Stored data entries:
-- Opening Marker --
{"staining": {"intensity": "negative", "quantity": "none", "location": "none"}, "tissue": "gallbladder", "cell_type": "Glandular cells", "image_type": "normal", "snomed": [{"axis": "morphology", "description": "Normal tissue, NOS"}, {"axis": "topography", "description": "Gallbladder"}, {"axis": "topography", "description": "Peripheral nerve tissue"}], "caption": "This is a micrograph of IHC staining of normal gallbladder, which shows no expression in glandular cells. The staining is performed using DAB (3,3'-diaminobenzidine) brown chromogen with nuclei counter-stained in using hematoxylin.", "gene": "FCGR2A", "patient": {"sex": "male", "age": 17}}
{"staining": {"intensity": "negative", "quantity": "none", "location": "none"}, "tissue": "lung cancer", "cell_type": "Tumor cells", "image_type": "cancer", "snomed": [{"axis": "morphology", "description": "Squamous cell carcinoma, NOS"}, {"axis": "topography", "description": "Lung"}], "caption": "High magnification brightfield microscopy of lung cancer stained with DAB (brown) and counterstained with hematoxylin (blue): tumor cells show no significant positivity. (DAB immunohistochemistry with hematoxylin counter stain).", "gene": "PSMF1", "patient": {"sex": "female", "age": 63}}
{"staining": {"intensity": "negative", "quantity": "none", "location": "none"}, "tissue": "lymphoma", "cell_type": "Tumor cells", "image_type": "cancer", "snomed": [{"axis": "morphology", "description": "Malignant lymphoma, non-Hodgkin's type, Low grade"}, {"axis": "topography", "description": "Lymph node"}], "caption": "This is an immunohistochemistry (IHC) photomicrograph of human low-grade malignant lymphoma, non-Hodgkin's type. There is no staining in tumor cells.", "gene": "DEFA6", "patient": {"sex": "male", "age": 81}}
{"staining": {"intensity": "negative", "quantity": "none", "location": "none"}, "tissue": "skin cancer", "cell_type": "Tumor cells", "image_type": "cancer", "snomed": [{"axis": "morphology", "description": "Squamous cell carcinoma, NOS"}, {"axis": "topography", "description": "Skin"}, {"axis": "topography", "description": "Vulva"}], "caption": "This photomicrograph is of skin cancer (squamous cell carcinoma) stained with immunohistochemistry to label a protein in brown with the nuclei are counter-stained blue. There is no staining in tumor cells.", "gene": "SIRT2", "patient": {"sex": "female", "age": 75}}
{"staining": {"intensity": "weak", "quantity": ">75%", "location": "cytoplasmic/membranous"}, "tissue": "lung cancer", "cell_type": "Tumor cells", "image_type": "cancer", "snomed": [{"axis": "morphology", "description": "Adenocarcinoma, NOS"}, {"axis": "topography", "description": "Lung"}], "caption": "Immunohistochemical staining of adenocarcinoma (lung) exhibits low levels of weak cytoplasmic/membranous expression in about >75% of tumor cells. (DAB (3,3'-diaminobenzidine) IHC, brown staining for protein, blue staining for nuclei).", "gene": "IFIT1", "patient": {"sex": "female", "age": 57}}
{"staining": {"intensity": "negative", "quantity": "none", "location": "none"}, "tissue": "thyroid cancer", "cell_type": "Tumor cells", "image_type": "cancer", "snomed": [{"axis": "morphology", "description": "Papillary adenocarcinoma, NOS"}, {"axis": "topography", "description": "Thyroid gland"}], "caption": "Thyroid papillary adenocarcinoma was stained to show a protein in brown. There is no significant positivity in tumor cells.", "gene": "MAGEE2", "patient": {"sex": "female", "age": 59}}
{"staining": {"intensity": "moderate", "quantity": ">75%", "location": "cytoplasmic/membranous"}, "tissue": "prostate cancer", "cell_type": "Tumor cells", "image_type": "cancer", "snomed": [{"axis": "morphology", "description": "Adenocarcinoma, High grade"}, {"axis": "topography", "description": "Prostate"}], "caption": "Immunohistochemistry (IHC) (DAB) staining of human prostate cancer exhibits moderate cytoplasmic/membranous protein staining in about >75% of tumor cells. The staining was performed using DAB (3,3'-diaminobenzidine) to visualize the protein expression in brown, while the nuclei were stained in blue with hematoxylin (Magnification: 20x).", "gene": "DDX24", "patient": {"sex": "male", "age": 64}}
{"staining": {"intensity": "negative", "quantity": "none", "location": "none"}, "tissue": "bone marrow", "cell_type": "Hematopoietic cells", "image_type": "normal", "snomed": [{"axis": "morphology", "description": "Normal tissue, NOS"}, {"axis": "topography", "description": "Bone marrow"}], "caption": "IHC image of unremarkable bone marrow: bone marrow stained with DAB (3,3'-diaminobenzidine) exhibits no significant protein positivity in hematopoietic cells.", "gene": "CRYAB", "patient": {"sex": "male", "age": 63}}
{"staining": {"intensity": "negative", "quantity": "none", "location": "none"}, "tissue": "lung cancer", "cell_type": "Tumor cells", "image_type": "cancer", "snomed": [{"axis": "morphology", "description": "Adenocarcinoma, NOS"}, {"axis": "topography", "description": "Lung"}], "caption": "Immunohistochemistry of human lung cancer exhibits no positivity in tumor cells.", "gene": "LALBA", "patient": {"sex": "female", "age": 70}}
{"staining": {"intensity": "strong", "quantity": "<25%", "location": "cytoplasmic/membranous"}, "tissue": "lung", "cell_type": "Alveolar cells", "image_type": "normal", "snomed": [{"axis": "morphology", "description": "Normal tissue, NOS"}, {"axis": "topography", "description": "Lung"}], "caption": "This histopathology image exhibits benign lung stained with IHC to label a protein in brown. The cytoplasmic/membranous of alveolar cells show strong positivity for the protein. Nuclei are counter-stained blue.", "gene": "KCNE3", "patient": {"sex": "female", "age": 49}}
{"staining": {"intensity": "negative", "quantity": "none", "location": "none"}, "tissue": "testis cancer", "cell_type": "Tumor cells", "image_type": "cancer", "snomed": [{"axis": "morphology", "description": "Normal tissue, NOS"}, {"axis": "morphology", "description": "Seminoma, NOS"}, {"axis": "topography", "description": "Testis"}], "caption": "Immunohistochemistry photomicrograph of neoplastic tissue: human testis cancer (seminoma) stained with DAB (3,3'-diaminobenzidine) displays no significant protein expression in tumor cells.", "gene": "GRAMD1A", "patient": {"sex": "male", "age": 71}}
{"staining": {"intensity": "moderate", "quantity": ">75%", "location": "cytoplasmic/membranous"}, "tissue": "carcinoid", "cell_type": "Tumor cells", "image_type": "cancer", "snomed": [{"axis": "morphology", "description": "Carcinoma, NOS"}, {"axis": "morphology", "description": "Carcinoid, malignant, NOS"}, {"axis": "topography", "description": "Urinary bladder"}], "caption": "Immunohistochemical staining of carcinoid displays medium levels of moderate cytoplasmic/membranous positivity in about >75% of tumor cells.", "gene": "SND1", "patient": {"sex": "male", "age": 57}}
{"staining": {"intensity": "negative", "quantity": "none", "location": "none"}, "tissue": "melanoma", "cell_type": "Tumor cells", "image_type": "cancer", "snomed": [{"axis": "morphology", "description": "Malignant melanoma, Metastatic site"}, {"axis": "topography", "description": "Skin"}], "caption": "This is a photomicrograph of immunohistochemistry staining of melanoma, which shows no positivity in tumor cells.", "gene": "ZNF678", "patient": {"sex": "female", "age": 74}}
-- Closing Marker --
Give every entry again, character for character.

{"staining": {"intensity": "negative", "quantity": "none", "location": "none"}, "tissue": "gallbladder", "cell_type": "Glandular cells", "image_type": "normal", "snomed": [{"axis": "morphology", "description": "Normal tissue, NOS"}, {"axis": "topography", "description": "Gallbladder"}, {"axis": "topography", "description": "Peripheral nerve tissue"}], "caption": "This is a micrograph of IHC staining of normal gallbladder, which shows no expression in glandular cells. The staining is performed using DAB (3,3'-diaminobenzidine) brown chromogen with nuclei counter-stained in using hematoxylin.", "gene": "FCGR2A", "patient": {"sex": "male", "age": 17}}
{"staining": {"intensity": "negative", "quantity": "none", "location": "none"}, "tissue": "lung cancer", "cell_type": "Tumor cells", "image_type": "cancer", "snomed": [{"axis": "morphology", "description": "Squamous cell carcinoma, NOS"}, {"axis": "topography", "description": "Lung"}], "caption": "High magnification brightfield microscopy of lung cancer stained with DAB (brown) and counterstained with hematoxylin (blue): tumor cells show no significant positivity. (DAB immunohistochemistry with hematoxylin counter stain).", "gene": "PSMF1", "patient": {"sex": "female", "age": 63}}
{"staining": {"intensity": "negative", "quantity": "none", "location": "none"}, "tissue": "lymphoma", "cell_type": "Tumor cells", "image_type": "cancer", "snomed": [{"axis": "morphology", "description": "Malignant lymphoma, non-Hodgkin's type, Low grade"}, {"axis": "topography", "description": "Lymph node"}], "caption": "This is an immunohistochemistry (IHC) photomicrograph of human low-grade malignant lymphoma, non-Hodgkin's type. There is no staining in tumor cells.", "gene": "DEFA6", "patient": {"sex": "male", "age": 81}}
{"staining": {"intensity": "negative", "quantity": "none", "location": "none"}, "tissue": "skin cancer", "cell_type": "Tumor cells", "image_type": "cancer", "snomed": [{"axis": "morphology", "description": "Squamous cell carcinoma, NOS"}, {"axis": "topography", "description": "Skin"}, {"axis": "topography", "description": "Vulva"}], "caption": "This photomicrograph is of skin cancer (squamous cell carcinoma) stained with immunohistochemistry to label a protein in brown with the nuclei are counter-stained blue. There is no staining in tumor cells.", "gene": "SIRT2", "patient": {"sex": "female", "age": 75}}
{"staining": {"intensity": "weak", "quantity": ">75%", "location": "cytoplasmic/membranous"}, "tissue": "lung cancer", "cell_type": "Tumor cells", "image_type": "cancer", "snomed": [{"axis": "morphology", "description": "Adenocarcinoma, NOS"}, {"axis": "topography", "description": "Lung"}], "caption": "Immunohistochemical staining of adenocarcinoma (lung) exhibits low levels of weak cytoplasmic/membranous expression in about >75% of tumor cells. (DAB (3,3'-diaminobenzidine) IHC, brown staining for protein, blue staining for nuclei).", "gene": "IFIT1", "patient": {"sex": "female", "age": 57}}
{"staining": {"intensity": "negative", "quantity": "none", "location": "none"}, "tissue": "thyroid cancer", "cell_type": "Tumor cells", "image_type": "cancer", "snomed": [{"axis": "morphology", "description": "Papillary adenocarcinoma, NOS"}, {"axis": "topography", "description": "Thyroid gland"}], "caption": "Thyroid papillary adenocarcinoma was stained to show a protein in brown. There is no significant positivity in tumor cells.", "gene": "MAGEE2", "patient": {"sex": "female", "age": 59}}
{"staining": {"intensity": "moderate", "quantity": ">75%", "location": "cytoplasmic/membranous"}, "tissue": "prostate cancer", "cell_type": "Tumor cells", "image_type": "cancer", "snomed": [{"axis": "morphology", "description": "Adenocarcinoma, High grade"}, {"axis": "topography", "description": "Prostate"}], "caption": "Immunohistochemistry (IHC) (DAB) staining of human prostate cancer exhibits moderate cytoplasmic/membranous protein staining in about >75% of tumor cells. The staining was performed using DAB (3,3'-diaminobenzidine) to visualize the protein expression in brown, while the nuclei were stained in blue with hematoxylin (Magnification: 20x).", "gene": "DDX24", "patient": {"sex": "male", "age": 64}}
{"staining": {"intensity": "negative", "quantity": "none", "location": "none"}, "tissue": "bone marrow", "cell_type": "Hematopoietic cells", "image_type": "normal", "snomed": [{"axis": "morphology", "description": "Normal tissue, NOS"}, {"axis": "topography", "description": "Bone marrow"}], "caption": "IHC image of unremarkable bone marrow: bone marrow stained with DAB (3,3'-diaminobenzidine) exhibits no significant protein positivity in hematopoietic cells.", "gene": "CRYAB", "patient": {"sex": "male", "age": 63}}
{"staining": {"intensity": "negative", "quantity": "none", "location": "none"}, "tissue": "lung cancer", "cell_type": "Tumor cells", "image_type": "cancer", "snomed": [{"axis": "morphology", "description": "Adenocarcinoma, NOS"}, {"axis": "topography", "description": "Lung"}], "caption": "Immunohistochemistry of human lung cancer exhibits no positivity in tumor cells.", "gene": "LALBA", "patient": {"sex": "female", "age": 70}}
{"staining": {"intensity": "strong", "quantity": "<25%", "location": "cytoplasmic/membranous"}, "tissue": "lung", "cell_type": "Alveolar cells", "image_type": "normal", "snomed": [{"axis": "morphology", "description": "Normal tissue, NOS"}, {"axis": "topography", "description": "Lung"}], "caption": "This histopathology image exhibits benign lung stained with IHC to label a protein in brown. The cytoplasmic/membranous of alveolar cells show strong positivity for the protein. Nuclei are counter-stained blue.", "gene": "KCNE3", "patient": {"sex": "female", "age": 49}}
{"staining": {"intensity": "negative", "quantity": "none", "location": "none"}, "tissue": "testis cancer", "cell_type": "Tumor cells", "image_type": "cancer", "snomed": [{"axis": "morphology", "description": "Normal tissue, NOS"}, {"axis": "morphology", "description": "Seminoma, NOS"}, {"axis": "topography", "description": "Testis"}], "caption": "Immunohistochemistry photomicrograph of neoplastic tissue: human testis cancer (seminoma) stained with DAB (3,3'-diaminobenzidine) displays no significant protein expression in tumor cells.", "gene": "GRAMD1A", "patient": {"sex": "male", "age": 71}}
{"staining": {"intensity": "moderate", "quantity": ">75%", "location": "cytoplasmic/membranous"}, "tissue": "carcinoid", "cell_type": "Tumor cells", "image_type": "cancer", "snomed": [{"axis": "morphology", "description": "Carcinoma, NOS"}, {"axis": "morphology", "description": "Carcinoid, malignant, NOS"}, {"axis": "topography", "description": "Urinary bladder"}], "caption": "Immunohistochemical staining of carcinoid displays medium levels of moderate cytoplasmic/membranous positivity in about >75% of tumor cells.", "gene": "SND1", "patient": {"sex": "male", "age": 57}}
{"staining": {"intensity": "negative", "quantity": "none", "location": "none"}, "tissue": "melanoma", "cell_type": "Tumor cells", "image_type": "cancer", "snomed": [{"axis": "morphology", "description": "Malignant melanoma, Metastatic site"}, {"axis": "topography", "description": "Skin"}], "caption": "This is a photomicrograph of immunohistochemistry staining of melanoma, which shows no positivity in tumor cells.", "gene": "ZNF678", "patient": {"sex": "female", "age": 74}}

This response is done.